* _Document passage_:
This may or may not be a good technique for you, but it may make some enhancements easier. For instance, if it is possible to form invalid expressions in your language, you could simplify that with Maybe
valued failures.
simplifyMb :: Expression' -> Maybe Expression'
simplifyMb = fmap Exp . reduceMb <=< traverse simplifyMb . unExp
Here, traverse
will apply simplfyMb
to the subterms of the ExpressionF
, resulting in an expression of Maybe
subterms, ExpressionF (Maybe Expression')
, and then if any subterms are Nothing
, it will return Nothing
, if all are Just x
, it will return Just (e::ExpressionF Expression')
. Traverse isn't actually separated into distinct phases like that, but it's easier to explain as if it were. Also note, you will need language pragmas for DeriveTraversable and DeriveFoldable, as well as deriving statements on the ExpressionF
data type.
The downside? Well, for one the dirt of your code will then lie in a bunch of Exp
wrappers everywhere. Consider the application of simplfyMb
of the simple term below:
simplifyMb (Exp $ Not (Exp $ Literal True))
It's also a lot to get a head around, but if you understand traverse
and fmap
pattern above, you can reuse it in lots of places, so that's good. I also believe defining simplify in that way makes it more robust to whatever the specific ExpressionF
constructions may turn into. It doesn't mention them so the deep simplification will be unaffected by refactors. The reduce function on the other hand will be.

* _Dataset content_:

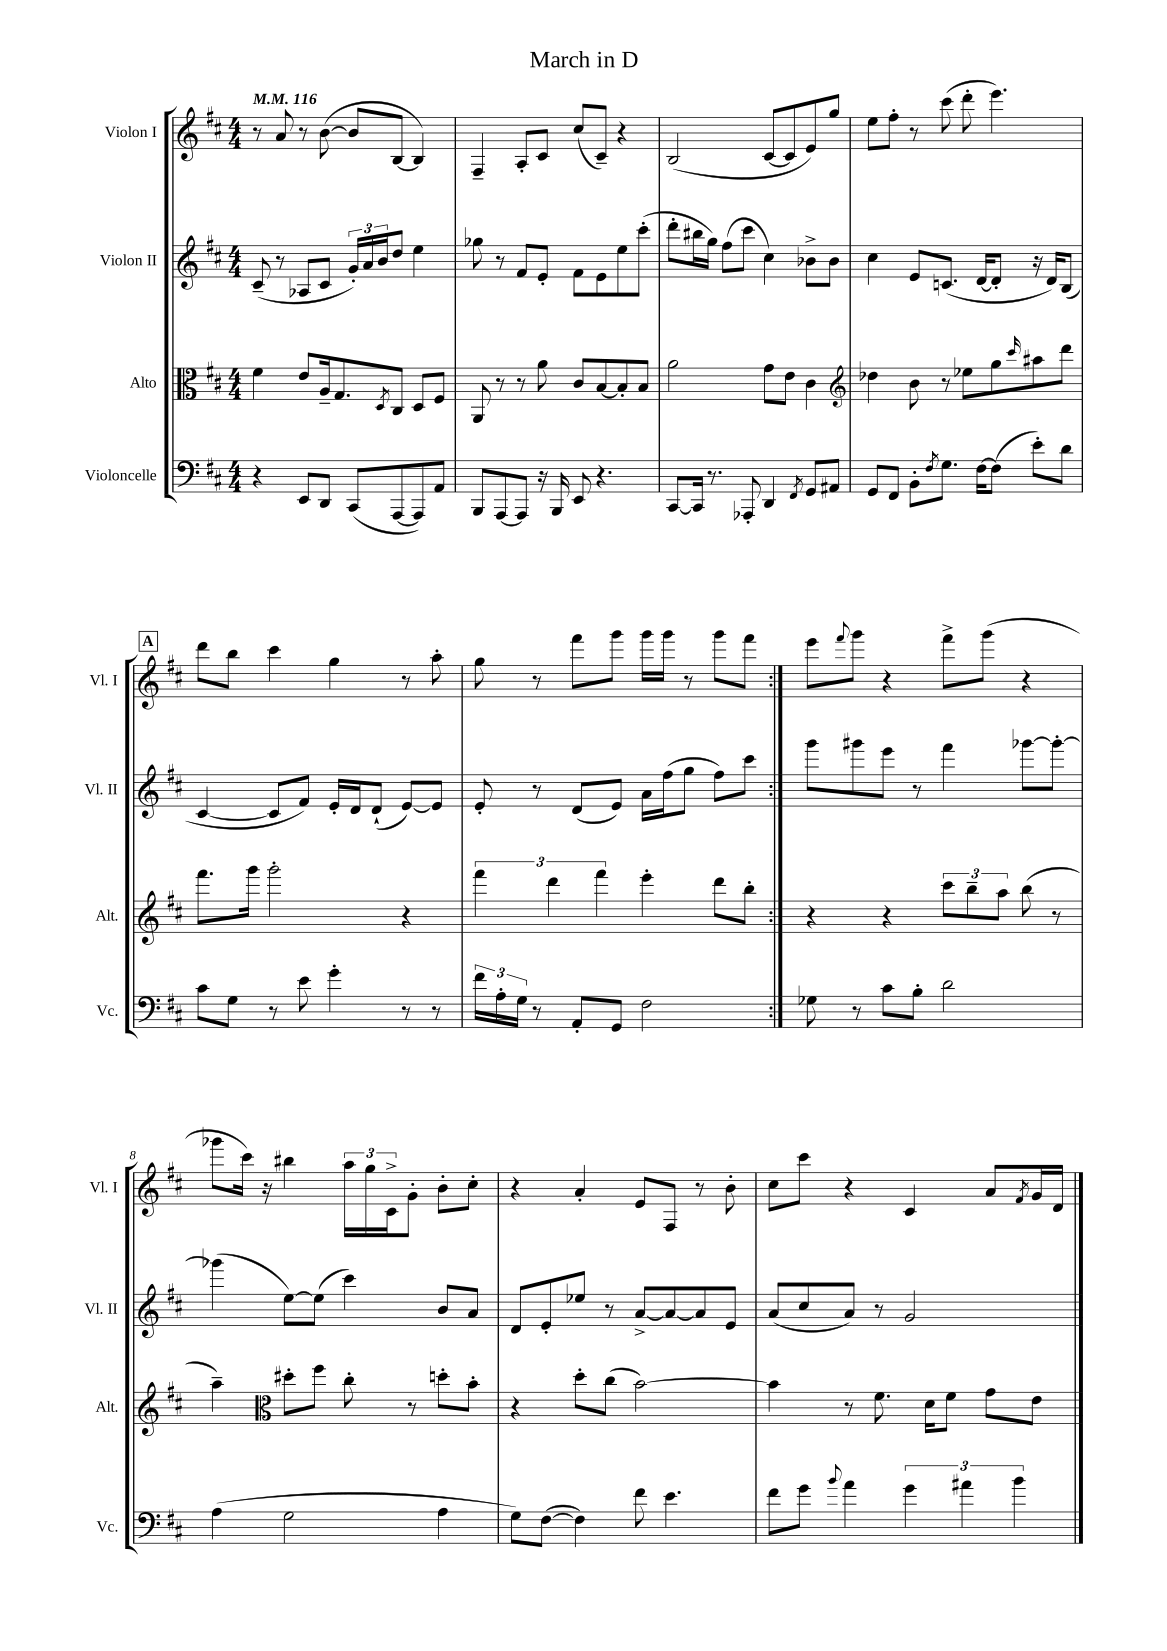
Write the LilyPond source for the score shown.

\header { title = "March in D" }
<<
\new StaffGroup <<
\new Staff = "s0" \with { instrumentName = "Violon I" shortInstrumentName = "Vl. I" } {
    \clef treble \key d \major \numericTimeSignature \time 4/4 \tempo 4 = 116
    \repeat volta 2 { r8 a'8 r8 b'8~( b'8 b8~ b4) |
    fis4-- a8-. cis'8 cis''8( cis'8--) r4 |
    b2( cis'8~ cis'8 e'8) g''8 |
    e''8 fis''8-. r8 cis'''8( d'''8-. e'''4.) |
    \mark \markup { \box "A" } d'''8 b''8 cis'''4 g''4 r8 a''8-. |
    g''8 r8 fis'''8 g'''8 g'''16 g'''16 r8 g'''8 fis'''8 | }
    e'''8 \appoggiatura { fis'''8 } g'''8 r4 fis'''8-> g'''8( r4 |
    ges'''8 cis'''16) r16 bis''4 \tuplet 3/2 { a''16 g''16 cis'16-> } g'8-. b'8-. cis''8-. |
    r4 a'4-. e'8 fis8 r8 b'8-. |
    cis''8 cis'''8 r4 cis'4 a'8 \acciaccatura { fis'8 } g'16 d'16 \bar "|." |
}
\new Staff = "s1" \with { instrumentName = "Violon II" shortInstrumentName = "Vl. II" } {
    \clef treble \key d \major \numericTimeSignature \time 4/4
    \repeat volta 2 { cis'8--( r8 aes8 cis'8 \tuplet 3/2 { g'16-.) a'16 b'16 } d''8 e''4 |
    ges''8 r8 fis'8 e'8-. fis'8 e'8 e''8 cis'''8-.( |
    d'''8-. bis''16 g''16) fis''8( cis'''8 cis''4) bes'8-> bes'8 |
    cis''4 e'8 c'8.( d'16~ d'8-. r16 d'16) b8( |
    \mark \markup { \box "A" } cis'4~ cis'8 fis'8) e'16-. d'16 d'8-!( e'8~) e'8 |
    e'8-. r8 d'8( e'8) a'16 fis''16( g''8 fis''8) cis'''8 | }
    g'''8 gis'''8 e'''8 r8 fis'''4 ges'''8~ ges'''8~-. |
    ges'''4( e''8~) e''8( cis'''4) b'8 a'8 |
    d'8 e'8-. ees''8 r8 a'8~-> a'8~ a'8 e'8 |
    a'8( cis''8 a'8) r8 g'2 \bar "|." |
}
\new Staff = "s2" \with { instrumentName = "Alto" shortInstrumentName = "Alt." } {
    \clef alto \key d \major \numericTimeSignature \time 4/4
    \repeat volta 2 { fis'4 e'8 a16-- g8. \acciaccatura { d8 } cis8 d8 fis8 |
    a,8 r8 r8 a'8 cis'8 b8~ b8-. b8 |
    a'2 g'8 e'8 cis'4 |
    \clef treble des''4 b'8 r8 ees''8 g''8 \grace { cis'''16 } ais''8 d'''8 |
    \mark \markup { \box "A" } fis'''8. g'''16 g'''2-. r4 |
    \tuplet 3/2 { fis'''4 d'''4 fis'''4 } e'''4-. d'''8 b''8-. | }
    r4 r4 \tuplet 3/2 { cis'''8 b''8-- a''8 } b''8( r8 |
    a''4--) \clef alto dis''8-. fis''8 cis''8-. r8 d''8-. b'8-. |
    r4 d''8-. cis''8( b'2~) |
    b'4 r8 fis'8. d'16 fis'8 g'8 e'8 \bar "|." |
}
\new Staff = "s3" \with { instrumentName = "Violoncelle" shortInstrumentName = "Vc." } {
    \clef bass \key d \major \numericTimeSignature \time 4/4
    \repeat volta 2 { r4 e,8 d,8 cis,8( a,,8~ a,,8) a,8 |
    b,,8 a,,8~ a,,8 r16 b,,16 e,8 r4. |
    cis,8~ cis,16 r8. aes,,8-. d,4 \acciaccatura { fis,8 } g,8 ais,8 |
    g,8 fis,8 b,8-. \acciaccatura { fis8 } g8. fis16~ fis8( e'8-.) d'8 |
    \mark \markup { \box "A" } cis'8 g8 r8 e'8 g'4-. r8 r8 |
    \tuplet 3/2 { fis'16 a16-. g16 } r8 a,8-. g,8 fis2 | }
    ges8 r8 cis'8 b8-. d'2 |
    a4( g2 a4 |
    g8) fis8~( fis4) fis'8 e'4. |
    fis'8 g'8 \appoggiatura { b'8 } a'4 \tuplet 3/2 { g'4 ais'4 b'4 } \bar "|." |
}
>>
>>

==

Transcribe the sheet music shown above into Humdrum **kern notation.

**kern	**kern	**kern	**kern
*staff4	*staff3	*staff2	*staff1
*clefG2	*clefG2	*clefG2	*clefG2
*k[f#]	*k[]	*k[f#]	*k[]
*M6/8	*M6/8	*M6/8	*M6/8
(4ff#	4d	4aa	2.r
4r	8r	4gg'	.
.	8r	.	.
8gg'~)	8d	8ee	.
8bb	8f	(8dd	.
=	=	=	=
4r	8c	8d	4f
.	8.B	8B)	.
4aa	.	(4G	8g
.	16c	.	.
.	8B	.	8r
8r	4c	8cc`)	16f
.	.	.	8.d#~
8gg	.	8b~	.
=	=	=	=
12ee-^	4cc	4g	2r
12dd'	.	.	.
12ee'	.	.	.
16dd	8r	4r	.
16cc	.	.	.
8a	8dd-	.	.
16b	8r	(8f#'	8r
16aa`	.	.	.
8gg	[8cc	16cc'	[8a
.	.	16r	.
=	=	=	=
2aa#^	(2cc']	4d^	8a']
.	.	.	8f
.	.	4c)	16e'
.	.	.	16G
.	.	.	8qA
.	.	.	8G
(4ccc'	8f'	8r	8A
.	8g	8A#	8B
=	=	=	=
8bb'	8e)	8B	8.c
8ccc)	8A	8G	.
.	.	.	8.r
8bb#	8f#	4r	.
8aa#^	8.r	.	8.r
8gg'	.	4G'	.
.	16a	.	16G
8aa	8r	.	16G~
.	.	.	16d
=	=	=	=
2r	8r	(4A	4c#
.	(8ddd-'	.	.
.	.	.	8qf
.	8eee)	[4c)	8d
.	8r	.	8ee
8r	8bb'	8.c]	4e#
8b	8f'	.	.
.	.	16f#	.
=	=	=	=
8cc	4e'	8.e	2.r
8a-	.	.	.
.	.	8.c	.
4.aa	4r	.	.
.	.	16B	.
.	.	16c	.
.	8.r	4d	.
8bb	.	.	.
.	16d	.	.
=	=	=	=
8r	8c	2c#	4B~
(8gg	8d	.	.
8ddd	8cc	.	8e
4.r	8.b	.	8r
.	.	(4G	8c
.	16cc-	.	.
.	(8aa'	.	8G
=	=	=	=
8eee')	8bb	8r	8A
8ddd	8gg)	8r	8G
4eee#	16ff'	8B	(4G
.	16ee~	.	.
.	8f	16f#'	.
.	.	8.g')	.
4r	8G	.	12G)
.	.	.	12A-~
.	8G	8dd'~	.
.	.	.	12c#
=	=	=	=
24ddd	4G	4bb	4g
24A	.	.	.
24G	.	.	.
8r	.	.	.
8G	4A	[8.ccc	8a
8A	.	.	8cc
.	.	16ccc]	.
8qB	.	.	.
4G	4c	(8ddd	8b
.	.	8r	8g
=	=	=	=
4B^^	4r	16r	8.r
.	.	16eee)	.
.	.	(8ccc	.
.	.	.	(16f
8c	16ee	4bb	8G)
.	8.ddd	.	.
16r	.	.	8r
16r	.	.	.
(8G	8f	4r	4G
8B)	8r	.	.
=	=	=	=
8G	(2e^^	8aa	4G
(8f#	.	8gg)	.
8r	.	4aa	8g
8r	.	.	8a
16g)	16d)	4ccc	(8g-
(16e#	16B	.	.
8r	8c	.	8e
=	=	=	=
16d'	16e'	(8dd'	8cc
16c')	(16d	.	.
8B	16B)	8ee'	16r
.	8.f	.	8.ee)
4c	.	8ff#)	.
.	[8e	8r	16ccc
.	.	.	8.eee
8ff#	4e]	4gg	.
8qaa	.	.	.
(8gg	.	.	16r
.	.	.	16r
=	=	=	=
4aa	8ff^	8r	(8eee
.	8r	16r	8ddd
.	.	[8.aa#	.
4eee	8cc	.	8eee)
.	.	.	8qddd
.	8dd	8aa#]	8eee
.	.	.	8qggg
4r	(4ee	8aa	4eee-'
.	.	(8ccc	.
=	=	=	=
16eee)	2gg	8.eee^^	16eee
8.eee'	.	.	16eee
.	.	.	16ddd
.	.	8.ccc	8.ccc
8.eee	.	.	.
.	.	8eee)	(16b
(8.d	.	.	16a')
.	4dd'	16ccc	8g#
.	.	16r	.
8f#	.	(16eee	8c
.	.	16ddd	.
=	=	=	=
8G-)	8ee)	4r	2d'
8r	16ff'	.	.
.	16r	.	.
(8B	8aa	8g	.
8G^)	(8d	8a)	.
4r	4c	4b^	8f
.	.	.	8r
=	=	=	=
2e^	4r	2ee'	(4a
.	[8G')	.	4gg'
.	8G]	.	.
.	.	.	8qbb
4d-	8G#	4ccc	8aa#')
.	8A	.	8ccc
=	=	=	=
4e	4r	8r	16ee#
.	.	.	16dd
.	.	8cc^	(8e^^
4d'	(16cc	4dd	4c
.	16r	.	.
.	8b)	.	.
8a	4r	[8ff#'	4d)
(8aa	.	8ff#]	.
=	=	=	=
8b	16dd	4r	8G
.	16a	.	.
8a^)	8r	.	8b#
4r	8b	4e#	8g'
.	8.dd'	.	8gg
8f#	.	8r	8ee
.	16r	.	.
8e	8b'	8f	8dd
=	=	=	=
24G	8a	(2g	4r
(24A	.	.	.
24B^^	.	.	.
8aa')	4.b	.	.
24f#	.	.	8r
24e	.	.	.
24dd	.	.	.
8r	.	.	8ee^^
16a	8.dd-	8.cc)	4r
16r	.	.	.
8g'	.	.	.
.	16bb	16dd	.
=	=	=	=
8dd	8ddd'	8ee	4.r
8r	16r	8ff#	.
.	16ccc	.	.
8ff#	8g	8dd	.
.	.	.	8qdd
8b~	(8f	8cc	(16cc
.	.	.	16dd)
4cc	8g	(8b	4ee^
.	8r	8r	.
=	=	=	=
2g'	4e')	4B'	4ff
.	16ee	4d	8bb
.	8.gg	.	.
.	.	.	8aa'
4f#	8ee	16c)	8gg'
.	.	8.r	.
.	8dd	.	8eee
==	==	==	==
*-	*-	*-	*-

* _Exercise instructions_: Write the continuation of the passage on simplifying Haskell expressions, beginning immediately after its final sentence. The records are independent material, unrelated to the passage on simplifying Haskell expressions.

* _Reply_:
One thing you can do is simplify as you construct, rather than first constructing then repeatedly destructing. So:
module Simple (Expression, true, false, var, not, or, and) where
import Prelude hiding (not, or, and)
data Expression
= Literal Bool
| Variable String
| Not Expression
| Or Expression Expression
| And Expression Expression
deriving (Eq, Ord, Read, Show)
true = Literal True
false = Literal False
var = Variable
not (Literal True) = false
not (Literal False) = true
not x = Not x
or (Literal True) _ = true
or _ (Literal True) = true
or x y = Or x y
and (Literal False) _ = false
and _ (Literal False) = false
and x y = And x y
We can try it out in ghci:
> and (var "x") (and (var "y") false)
Literal False
Note that the constructors are not exported: this ensures that folks constructing one of these can't avoid the simplification process. Actually, this may be a drawback; occasionally it is nice to see the "full" form. A standard approach to dealing with this is to make the exported smart constructors part of a type-class; you can either use them to build a "full" form or a "simplified" way. To avoid having to define the type twice, we could either use a newtype or a phantom parameter; I'll elect for the latter here to reduce the noise in pattern-matching.
{-# LANGUAGE DataKinds #-}
{-# LANGUAGE FlexibleInstances #-}
{-# LANGUAGE KindSignatures #-}
module Simple (Format(..), true, false, var, not, or, and) where
import Prelude hiding (not, or, and)
data Format = Explicit | Simplified
data Expression (a :: Format)
= Literal Bool
| Variable String
| Not (Expression a)
| Or (Expression a) (Expression a)
| And (Expression a) (Expression a)
deriving (Eq, Ord, Read, Show)
class Expr e where
true, false :: e
var :: String -> e
not :: e -> e
or, and :: e -> e -> e
instance Expr (Expression Explicit) where
true = Literal True
false = Literal False
var = Variable
not = Not
or = Or
and = And
instance Expr (Expression Simplified) where
true = Literal True
false = Literal False
var = Variable
not (Literal True) = false
not (Literal False) = true
not x = Not x
or (Literal True) _ = true
or _ (Literal True) = true
or x y = Or x y
and (Literal False) _ = false
and _ (Literal False) = false
and x y = And x y
Now in ghci we can "run" the same term in two different ways:
> :set -XDataKinds
> and (var "x") (and (var "y") false) :: Expression Explicit
And (Variable "x") (And (Variable "y") (Literal False))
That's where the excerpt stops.